- _Source passage_:
Start of Block

Saturday, November 25, 2017

Welsh Potato Cake

Welsh Potato Cake
I'm pretty sure I never met a potato I didn't like.  When Sweetie-Pie and I go out to eat, he'll ask me what kind of potato should he order because I'm the one who's going to be eating it.  We're like Jack Spratt and his wife like that.  I take two bites of my meat, give him the rest, and he's scraping his potatoes onto my plate.  We work as a team like that.

I'm very content with the basic mashed or baked (and can we talked about fried?) potato.  No matter how you slice 'em, I love 'em. Yeah, it takes a little time to slice them and arrange them in the pan, but the little extra effort created a lot of wow.  Crispy, buttery potatoes on the outside, and melty, fluffy, buttery, onion-y potato on the inside.  Sometimes the simplest ingredients, beautifully presented, can garner the greatest wows, and this humble potato recipe is one of them.  No fancy ingredients and no advanced culinary skills needed here.

But you will need an eight-inch springform pan and either a mandolin or patience and a sharp knife to thinly slice the potatoes.



WELSH POTATO CAKE 

2 pounds of potatoes, peeled and sliced
8 ounces finely chopped onion
3 ounces melted butter
salt and pepper to taste

Generously butter an 8-inch springform pan.  Preheat oven to 375 degrees Fahrenheit.

Slice your potatoes into thin discs (as if cutting for thick potato chips). Put the slices in a dish of ice water while you finish slicing the potatoes and then rinse and dry when ready to use.

Line the bottom of the springform pan in a layer of tight overlapping concentric circles (as you will want this and all potato layers to be snug so that when you slice into it the layers and slices will stay together).  

Sprinkle a bit of diced onion over the potatoes, a bit of butter and salt and pepper.

Repeat layers.

Bake for an 1 to 1-1/4 hours or until easily pierced with a knife.  

The thicker your potatoes slices, the longer it will take to cook.

COOK'S NOTE:  I've seen other recipes where a bit of grated cheese is added between the layers or a tiny touch of rosemary.  
 

Saturday, November 18, 2017

Easiest Yet No Knead Italian Bread



I have so many friends who tell me they are afraid of trying to make bread because they're afraid of yeast, and I say, "I hear you."  It is intimidating and it does take some skill and experience but it's not impossible.  I don't think there's many of us whose first attempts weren't less than stellar.  My first attempt at white bread resulted in a beautiful golden mass that needed a chain saw to cut through it.  Well, that's an exaggeration, maybe a hacksaw.  No kidding.  My husband took it down to the trash bin below and I heard the resounding clank all the way up to our second-story apartment, windows and doors closed, over city traffic.  Yep, that was me.  I can still remember the ringing.  It was a good laugh but not good bread.  It was also good experience and I tried again.  And again.  And then I got it. That's what I'm doing with tortilla making, and that's not even a yeasted bread!

End of Block

Data excerpts
Start of Block

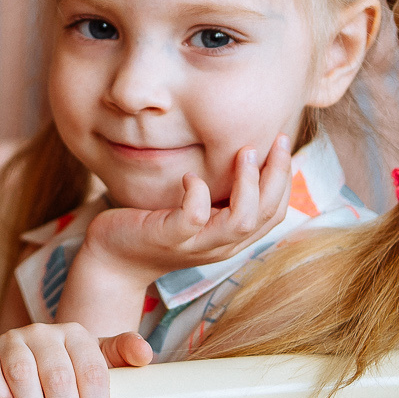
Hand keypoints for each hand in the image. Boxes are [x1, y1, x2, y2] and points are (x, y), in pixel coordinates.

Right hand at [0, 323, 151, 397]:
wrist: (30, 359)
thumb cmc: (71, 369)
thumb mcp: (100, 360)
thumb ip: (124, 354)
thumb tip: (145, 354)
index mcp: (76, 335)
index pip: (91, 372)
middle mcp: (43, 333)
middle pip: (58, 377)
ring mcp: (11, 341)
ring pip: (22, 373)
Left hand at [82, 136, 293, 285]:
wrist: (112, 257)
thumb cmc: (154, 225)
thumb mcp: (194, 210)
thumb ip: (217, 193)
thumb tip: (241, 153)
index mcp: (231, 237)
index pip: (275, 213)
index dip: (286, 179)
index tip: (284, 143)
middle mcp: (220, 245)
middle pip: (267, 215)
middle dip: (278, 176)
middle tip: (280, 140)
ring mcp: (194, 245)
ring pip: (240, 222)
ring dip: (248, 185)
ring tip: (245, 152)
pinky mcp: (167, 239)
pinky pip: (193, 220)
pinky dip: (198, 195)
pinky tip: (191, 176)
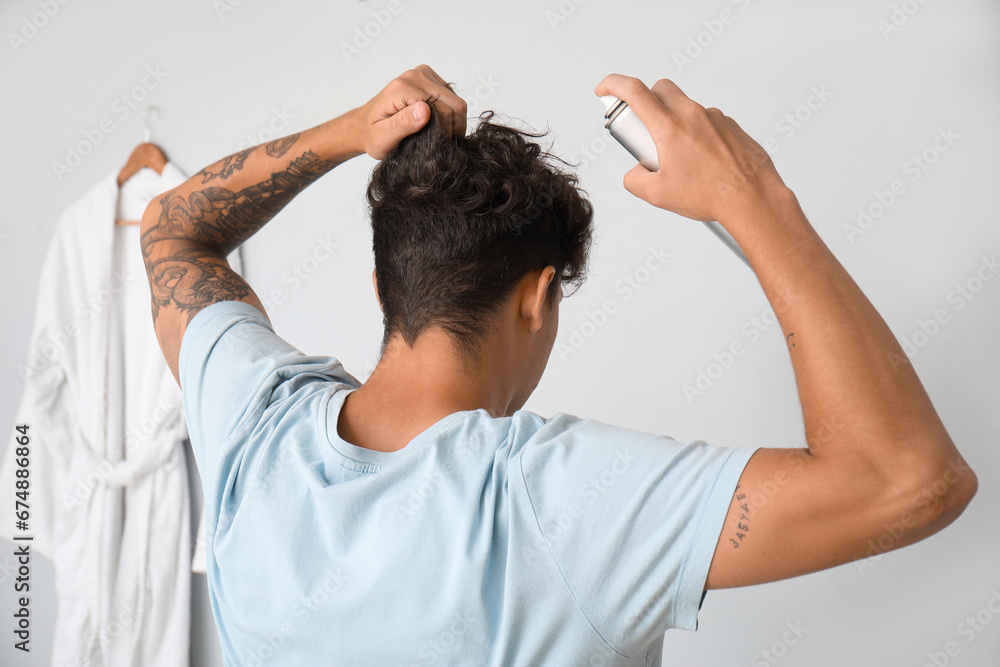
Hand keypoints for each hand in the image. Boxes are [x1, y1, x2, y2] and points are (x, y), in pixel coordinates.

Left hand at [352, 64, 467, 159]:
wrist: (365, 125)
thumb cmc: (372, 135)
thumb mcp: (383, 138)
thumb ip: (402, 124)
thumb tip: (425, 110)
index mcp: (403, 88)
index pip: (443, 109)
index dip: (446, 132)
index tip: (438, 146)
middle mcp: (414, 76)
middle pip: (454, 103)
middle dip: (453, 127)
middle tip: (441, 144)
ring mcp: (423, 74)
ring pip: (455, 101)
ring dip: (453, 121)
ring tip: (439, 136)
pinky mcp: (428, 77)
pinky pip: (451, 97)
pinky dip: (450, 114)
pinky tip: (438, 125)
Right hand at [594, 74, 787, 225]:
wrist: (752, 198)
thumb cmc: (710, 196)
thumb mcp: (658, 195)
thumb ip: (635, 180)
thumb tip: (635, 172)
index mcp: (669, 127)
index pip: (634, 91)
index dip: (613, 85)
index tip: (604, 90)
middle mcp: (692, 115)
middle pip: (661, 89)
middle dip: (646, 102)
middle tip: (645, 131)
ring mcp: (715, 118)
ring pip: (685, 108)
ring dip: (673, 123)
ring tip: (679, 159)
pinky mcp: (731, 126)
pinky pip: (706, 122)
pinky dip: (697, 135)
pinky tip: (702, 162)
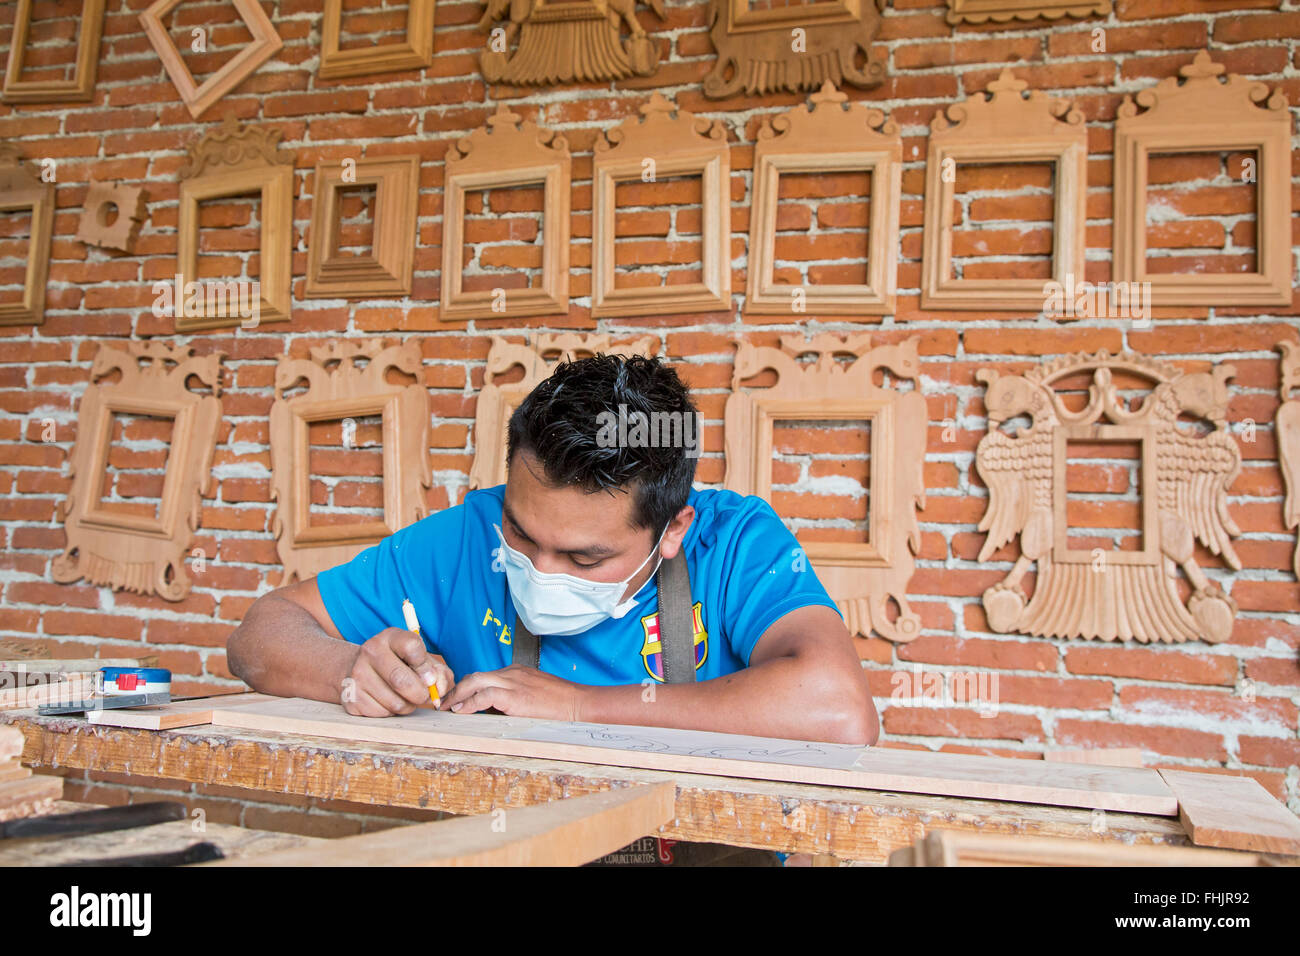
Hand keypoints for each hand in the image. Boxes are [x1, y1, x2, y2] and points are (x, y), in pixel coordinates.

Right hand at [342, 628, 454, 717]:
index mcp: (390, 637)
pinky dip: (392, 712)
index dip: (426, 666)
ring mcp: (357, 675)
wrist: (361, 669)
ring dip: (408, 706)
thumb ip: (438, 672)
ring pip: (395, 702)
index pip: (412, 647)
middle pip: (401, 681)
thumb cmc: (401, 665)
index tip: (430, 677)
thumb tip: (439, 689)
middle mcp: (370, 651)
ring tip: (404, 697)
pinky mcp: (351, 697)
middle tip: (424, 696)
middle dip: (421, 694)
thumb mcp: (421, 660)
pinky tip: (388, 701)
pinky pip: (382, 713)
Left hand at [440, 665, 585, 721]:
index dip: (467, 689)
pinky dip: (470, 702)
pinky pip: (485, 694)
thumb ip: (514, 701)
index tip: (456, 701)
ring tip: (448, 708)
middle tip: (444, 704)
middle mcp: (513, 673)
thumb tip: (494, 714)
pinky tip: (461, 711)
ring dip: (458, 695)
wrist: (580, 704)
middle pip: (475, 675)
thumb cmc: (561, 705)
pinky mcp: (515, 694)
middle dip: (457, 689)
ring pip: (476, 680)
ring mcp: (514, 681)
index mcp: (517, 673)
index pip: (484, 677)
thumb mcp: (534, 699)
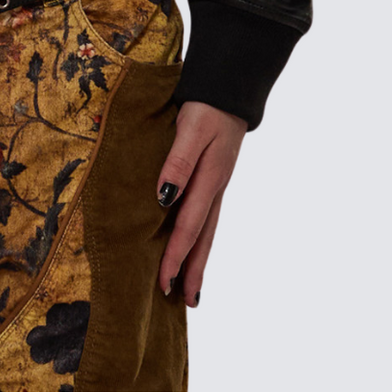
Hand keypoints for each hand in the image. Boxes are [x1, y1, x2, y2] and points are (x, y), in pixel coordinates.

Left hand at [155, 100, 248, 305]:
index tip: (163, 283)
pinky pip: (208, 216)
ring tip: (191, 289)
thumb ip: (178, 162)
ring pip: (208, 230)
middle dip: (192, 270)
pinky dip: (202, 239)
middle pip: (203, 238)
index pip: (189, 227)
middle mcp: (215, 188)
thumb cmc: (206, 107)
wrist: (229, 89)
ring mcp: (218, 184)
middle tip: (182, 302)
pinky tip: (196, 247)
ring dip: (199, 260)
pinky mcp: (215, 178)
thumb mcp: (191, 129)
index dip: (176, 256)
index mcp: (209, 180)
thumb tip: (163, 198)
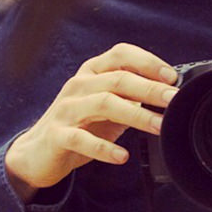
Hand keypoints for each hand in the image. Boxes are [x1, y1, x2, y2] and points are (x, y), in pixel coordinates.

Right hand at [5, 43, 179, 200]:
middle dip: (150, 88)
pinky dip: (103, 148)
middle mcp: (79, 85)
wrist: (37, 152)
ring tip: (159, 126)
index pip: (121, 54)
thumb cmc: (80, 126)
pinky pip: (81, 138)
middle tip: (174, 100)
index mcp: (92, 73)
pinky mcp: (57, 135)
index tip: (172, 77)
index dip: (148, 62)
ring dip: (136, 114)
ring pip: (104, 104)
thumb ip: (132, 97)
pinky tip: (122, 156)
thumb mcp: (108, 107)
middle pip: (118, 79)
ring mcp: (66, 109)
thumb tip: (169, 93)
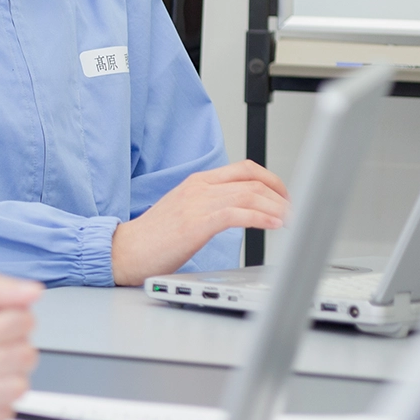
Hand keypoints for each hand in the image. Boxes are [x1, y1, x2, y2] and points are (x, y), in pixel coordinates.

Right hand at [111, 161, 290, 284]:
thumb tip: (242, 211)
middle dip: (281, 196)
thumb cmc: (153, 238)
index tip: (286, 198)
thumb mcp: (185, 211)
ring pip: (249, 195)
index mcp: (197, 182)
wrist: (123, 250)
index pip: (244, 169)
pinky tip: (274, 225)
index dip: (273, 180)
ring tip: (291, 220)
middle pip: (252, 180)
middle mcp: (199, 187)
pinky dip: (261, 217)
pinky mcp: (196, 223)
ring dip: (277, 208)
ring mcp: (197, 203)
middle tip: (295, 212)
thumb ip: (211, 205)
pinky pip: (237, 213)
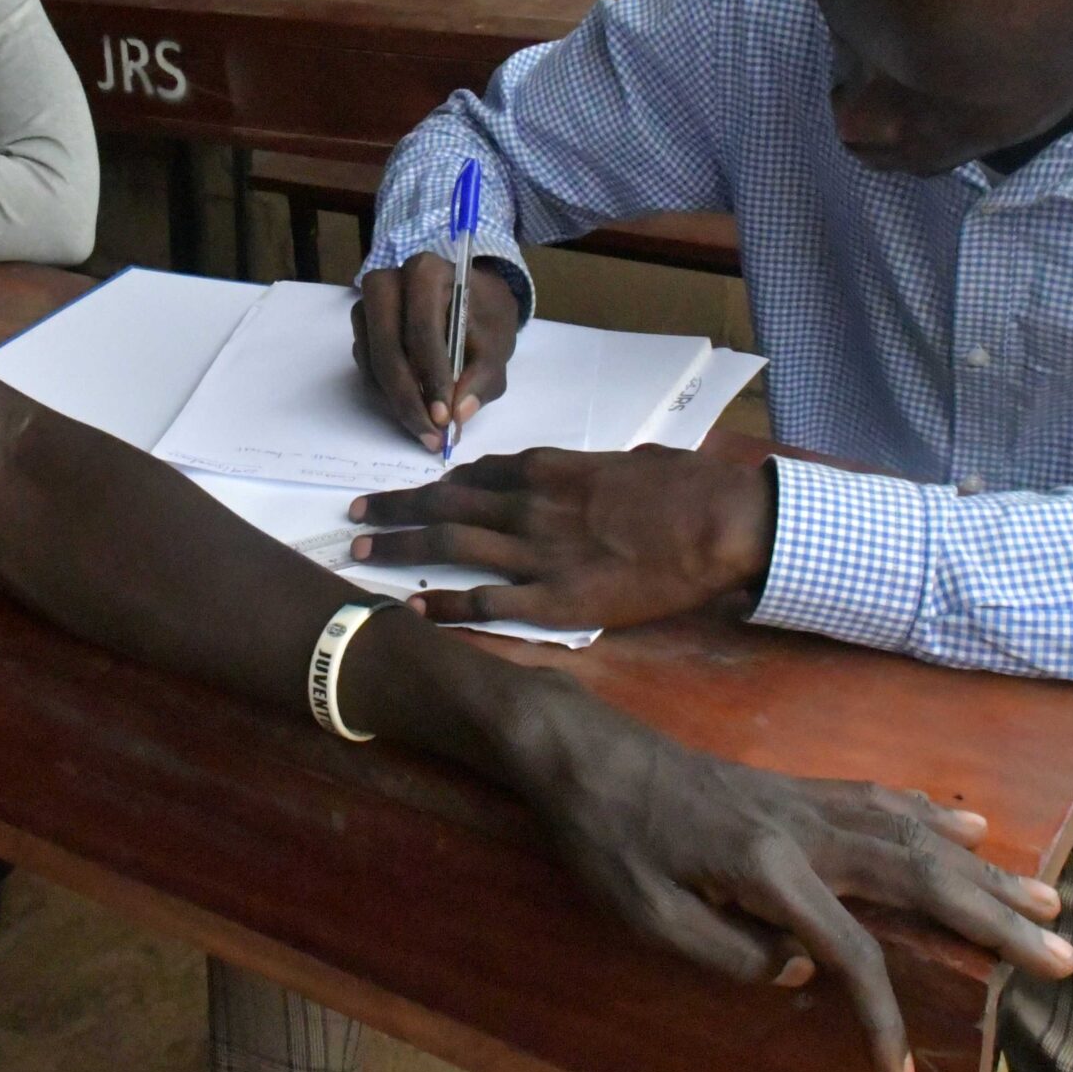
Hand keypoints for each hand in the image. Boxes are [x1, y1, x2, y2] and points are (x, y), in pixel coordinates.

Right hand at [350, 252, 519, 449]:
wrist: (470, 303)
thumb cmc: (484, 317)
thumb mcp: (498, 343)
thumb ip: (485, 376)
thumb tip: (460, 413)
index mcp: (426, 272)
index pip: (422, 328)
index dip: (432, 375)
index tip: (444, 416)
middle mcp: (388, 282)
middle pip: (386, 347)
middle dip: (408, 397)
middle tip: (430, 433)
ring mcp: (368, 305)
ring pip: (371, 361)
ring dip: (396, 402)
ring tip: (426, 431)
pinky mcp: (361, 329)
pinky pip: (365, 368)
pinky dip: (387, 395)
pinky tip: (413, 412)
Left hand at [350, 447, 771, 628]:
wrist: (716, 522)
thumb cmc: (688, 487)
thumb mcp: (636, 463)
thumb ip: (603, 470)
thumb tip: (607, 471)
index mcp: (551, 469)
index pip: (477, 472)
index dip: (437, 482)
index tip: (413, 491)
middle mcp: (532, 504)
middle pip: (446, 501)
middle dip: (395, 509)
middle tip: (356, 517)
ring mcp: (539, 552)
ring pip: (451, 544)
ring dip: (400, 547)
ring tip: (360, 554)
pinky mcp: (557, 599)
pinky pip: (487, 602)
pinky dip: (445, 604)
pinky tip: (413, 608)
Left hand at [498, 676, 1072, 1071]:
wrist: (582, 753)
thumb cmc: (605, 840)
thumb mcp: (646, 917)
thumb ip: (730, 951)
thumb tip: (804, 967)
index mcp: (766, 866)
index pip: (849, 952)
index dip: (881, 1015)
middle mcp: (802, 827)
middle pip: (918, 877)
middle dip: (994, 921)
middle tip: (1061, 958)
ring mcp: (803, 799)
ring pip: (913, 834)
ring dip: (984, 871)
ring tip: (1044, 897)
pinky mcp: (792, 787)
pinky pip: (882, 799)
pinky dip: (934, 816)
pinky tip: (969, 826)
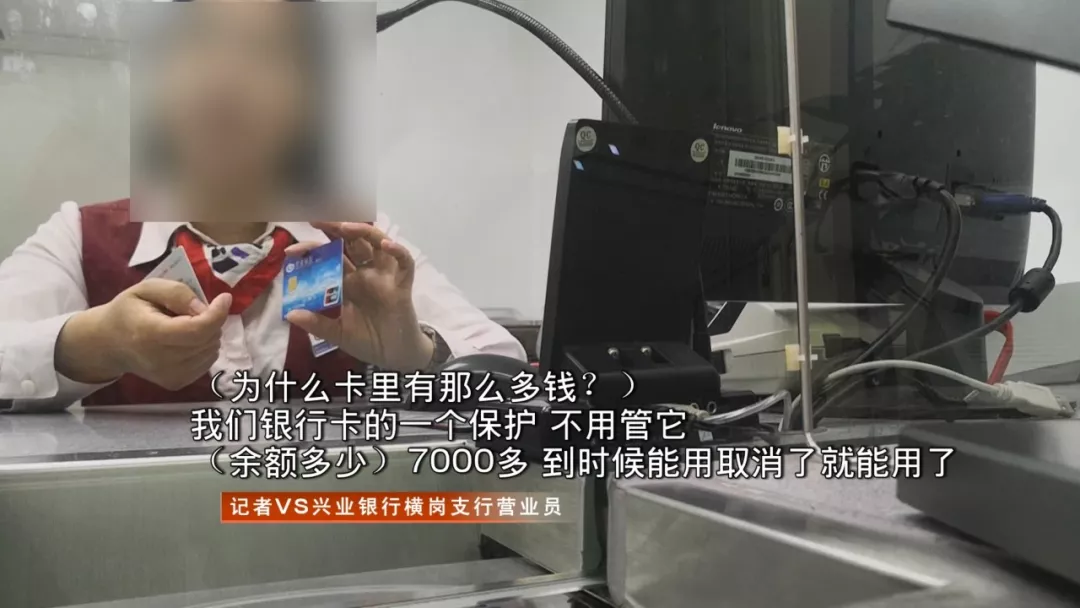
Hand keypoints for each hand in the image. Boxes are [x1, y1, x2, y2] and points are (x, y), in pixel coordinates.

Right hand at [57, 279, 231, 389]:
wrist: (109, 344)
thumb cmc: (129, 312)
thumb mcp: (146, 289)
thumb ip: (176, 293)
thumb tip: (204, 308)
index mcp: (151, 334)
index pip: (197, 329)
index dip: (217, 313)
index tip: (224, 298)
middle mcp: (161, 360)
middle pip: (207, 339)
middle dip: (210, 320)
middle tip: (191, 311)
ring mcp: (170, 376)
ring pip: (211, 350)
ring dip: (208, 334)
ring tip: (184, 326)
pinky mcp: (176, 383)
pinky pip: (207, 362)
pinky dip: (204, 347)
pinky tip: (185, 341)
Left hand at [284, 222, 433, 371]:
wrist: (392, 357)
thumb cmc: (367, 341)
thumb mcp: (337, 333)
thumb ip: (317, 323)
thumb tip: (290, 314)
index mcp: (347, 281)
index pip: (328, 256)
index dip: (311, 250)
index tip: (290, 252)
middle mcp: (365, 272)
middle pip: (350, 241)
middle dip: (334, 228)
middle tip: (316, 218)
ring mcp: (384, 275)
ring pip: (375, 242)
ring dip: (362, 231)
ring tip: (345, 226)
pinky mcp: (402, 284)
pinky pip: (404, 262)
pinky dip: (398, 251)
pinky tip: (387, 245)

End of Block

- _Task prompt_:
Quote the blog post word for word, starting at "Repeat layers." and ending at "touch of rosemary.". Work from the blog post alone, not the listing.

- _Solution to the exercise_:
Repeat layers.

Bake for an 1 to 1-1/4 hours or until easily pierced with a knife.  

The thicker your potatoes slices, the longer it will take to cook.

COOK'S NOTE:  I've seen other recipes where a bit of grated cheese is added between the layers or a tiny touch of rosemary.